“And all the time—as likely as not—he was a hot ’un at home, eh?”

“May have been, for all I know; but I never heard a whisper of that kind of thing about him. He wasn’t a Wesleyan or a class leader or any other advertised kind of humbug. He would play cards at the club. I’ve seen him at Ascot and Good-wood. He was a great first-nighter, and all that sounds pretty decent and ordinary.”

“Have you asked his partners if he had any private clients?”

“Yes, I did. They know of none. As far as they are aware, all the business he did went through the office in the regular way. Occasionally he would press-copy a letter himself in a private letter-book he kept. But Baxter has been through that, and he says there is nothing suspicious in it and nothing the other partners didn’t know about.”

“Then why did he keep the letter-book private?”

“Baxter told me that the letters certainly were private—the sort of letters you wouldn’t let the office boy see, but nothing more than that.”

“I’d like to see that book, Tempest.”

“So should I. But in the face of what Baxter says, I hardly see how we could press the point. We mustn’t let them get the idea that we are merely curious, or they will all just shut up like oysters. Still, Baxter isn’t a fool; and if he says it wouldn’t help us, the probabilities certainly are that he is right. To sum it all up, Yardley, you’ve got the mystery of the death of Sir John, the mystery of the secret trust, and the mystery of the death of Miss Stableford, and I am convinced that all the lot are really only one mystery.
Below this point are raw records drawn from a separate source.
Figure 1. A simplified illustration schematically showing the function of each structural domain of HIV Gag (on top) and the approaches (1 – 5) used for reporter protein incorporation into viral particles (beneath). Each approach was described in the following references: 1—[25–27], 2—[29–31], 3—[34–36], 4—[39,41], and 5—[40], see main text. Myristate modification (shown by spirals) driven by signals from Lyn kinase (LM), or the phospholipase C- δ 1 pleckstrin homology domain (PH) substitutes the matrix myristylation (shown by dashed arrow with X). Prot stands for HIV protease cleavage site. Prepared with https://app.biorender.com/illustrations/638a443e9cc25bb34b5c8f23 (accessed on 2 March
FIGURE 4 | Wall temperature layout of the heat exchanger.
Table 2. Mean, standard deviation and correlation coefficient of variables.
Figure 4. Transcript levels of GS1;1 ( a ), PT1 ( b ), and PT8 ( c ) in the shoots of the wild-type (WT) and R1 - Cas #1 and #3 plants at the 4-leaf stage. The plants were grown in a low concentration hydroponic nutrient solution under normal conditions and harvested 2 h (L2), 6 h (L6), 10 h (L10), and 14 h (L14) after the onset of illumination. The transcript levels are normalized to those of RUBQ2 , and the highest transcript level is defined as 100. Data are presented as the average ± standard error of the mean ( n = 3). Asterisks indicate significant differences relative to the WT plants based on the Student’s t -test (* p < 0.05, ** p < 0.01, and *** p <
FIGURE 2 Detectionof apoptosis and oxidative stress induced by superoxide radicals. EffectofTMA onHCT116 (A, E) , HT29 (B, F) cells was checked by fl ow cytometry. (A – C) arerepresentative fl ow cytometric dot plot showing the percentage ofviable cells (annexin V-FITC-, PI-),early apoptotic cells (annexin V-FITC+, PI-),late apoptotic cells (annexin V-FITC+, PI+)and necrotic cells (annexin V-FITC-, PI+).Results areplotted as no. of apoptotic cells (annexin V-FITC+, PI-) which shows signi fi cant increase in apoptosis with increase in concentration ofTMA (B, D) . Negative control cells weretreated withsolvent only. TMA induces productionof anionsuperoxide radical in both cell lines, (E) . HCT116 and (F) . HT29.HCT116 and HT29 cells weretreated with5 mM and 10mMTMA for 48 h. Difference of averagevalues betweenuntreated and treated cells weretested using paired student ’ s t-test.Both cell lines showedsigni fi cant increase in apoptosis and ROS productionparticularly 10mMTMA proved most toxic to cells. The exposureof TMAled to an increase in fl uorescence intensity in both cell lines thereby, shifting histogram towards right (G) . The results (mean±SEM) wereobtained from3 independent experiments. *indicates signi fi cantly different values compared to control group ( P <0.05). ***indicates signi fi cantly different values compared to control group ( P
But all the same, we haven’t got the explanation of that mystery.”

Some days later, Arthur Baxter came round to Tempest’s chambers.

“I haven’t any idea,” he said, “whether there is anything in it or not, but you asked me about Sir John’s private letter-book. Yesterday I found a letter had been copied in it which I had never previously noticed; and as I can’t explain it, and as neither of my partners know or can even guess to what it refers, we three have all come to the conclusion that you had better be told about it, in case there may be any clue to be got from it.”